Topic: Perspective on Link Prediction
Speaker: Nitesh Chawla,email@example.com,University of Notre Dame, USA,
Time: 24th, May, 15:00-16:00
Location: FIT 1-315
Abstract: Link prediction is the task of predicting relationships in a network. As interest in network science grew, so did the realization of the broad applicability of general link prediction --- from security to collaboration to marketing to information flow to biology and medicine. Such broad applicability also brings forth a number of challenges to consider, including generality of methodologies, modes of evaluation, and scalability. In this talk, I shall offer a perspective on link prediction for both single and multi-relational networks, and present applications in social networks and biology/medicine.

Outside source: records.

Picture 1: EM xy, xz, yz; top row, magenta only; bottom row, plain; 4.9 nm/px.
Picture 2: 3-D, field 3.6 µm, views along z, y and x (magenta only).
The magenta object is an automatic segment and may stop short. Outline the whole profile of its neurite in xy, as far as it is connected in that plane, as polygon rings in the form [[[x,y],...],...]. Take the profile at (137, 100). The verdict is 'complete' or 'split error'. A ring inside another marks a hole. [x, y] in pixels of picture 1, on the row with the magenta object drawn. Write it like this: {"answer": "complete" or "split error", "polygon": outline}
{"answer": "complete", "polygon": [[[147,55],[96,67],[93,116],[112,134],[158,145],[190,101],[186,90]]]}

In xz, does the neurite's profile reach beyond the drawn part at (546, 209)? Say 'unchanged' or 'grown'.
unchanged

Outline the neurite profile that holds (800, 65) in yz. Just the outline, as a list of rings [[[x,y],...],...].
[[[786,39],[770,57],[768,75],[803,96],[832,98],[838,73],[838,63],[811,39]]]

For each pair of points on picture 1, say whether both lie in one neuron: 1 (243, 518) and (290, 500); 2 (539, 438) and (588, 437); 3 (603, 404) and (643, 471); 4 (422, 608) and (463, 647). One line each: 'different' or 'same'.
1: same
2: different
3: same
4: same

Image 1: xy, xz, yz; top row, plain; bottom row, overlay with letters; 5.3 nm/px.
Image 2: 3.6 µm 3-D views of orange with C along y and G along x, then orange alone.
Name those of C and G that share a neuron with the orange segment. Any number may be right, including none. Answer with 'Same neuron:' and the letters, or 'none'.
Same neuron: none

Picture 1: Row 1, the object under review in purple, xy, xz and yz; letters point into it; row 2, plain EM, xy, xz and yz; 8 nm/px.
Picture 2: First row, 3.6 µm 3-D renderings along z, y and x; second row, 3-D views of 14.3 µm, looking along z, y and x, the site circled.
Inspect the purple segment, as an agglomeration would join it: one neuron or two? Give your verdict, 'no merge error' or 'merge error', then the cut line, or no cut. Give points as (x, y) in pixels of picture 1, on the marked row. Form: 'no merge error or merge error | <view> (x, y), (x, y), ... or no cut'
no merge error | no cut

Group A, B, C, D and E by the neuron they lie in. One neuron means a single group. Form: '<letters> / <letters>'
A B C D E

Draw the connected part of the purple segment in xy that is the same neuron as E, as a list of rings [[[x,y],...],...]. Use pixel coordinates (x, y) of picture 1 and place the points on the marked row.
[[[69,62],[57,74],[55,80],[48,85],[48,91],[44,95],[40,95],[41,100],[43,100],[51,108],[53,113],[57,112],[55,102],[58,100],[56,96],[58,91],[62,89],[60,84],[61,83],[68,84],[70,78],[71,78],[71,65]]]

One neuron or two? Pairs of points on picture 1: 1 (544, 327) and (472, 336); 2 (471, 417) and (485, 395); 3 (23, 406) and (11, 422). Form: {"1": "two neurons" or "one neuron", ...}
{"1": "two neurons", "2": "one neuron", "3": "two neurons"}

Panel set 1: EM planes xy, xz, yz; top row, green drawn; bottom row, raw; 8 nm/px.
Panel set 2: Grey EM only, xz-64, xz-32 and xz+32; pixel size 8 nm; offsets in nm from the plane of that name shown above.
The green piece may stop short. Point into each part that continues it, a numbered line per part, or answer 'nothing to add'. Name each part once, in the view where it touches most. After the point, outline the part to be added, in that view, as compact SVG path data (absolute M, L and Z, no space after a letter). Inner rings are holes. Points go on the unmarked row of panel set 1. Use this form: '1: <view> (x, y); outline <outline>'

Nitesh Chawla is an Associate Professor in the Department of Computer Science and Engineering, Director of the Interdisciplinary Center for Network Science and Applications (iCeNSA) and Director of Data Inference Analysis and Learning Lab (DIAL). His research is focused on machine learning, data mining, and network science with interdisciplinary connections to climate data sciences, healthcare informatics, and social networks. He is the recipient of multiple awards for research and teaching innovation including outstanding dissertation award, outstanding undergraduate Teacher in 2008 and 2011, National Academy of Engineers New Faculty Fellowship, and number of best paper awards and nominations. His research is currently supported by National Science Foundation, the Department of Energy, the Army Research Labs, DARPA, and a number of Industry Sponsors, bringing in over $8 Million in research funding. He is the chair of the IEEE CIS Data Mining Technical Committee.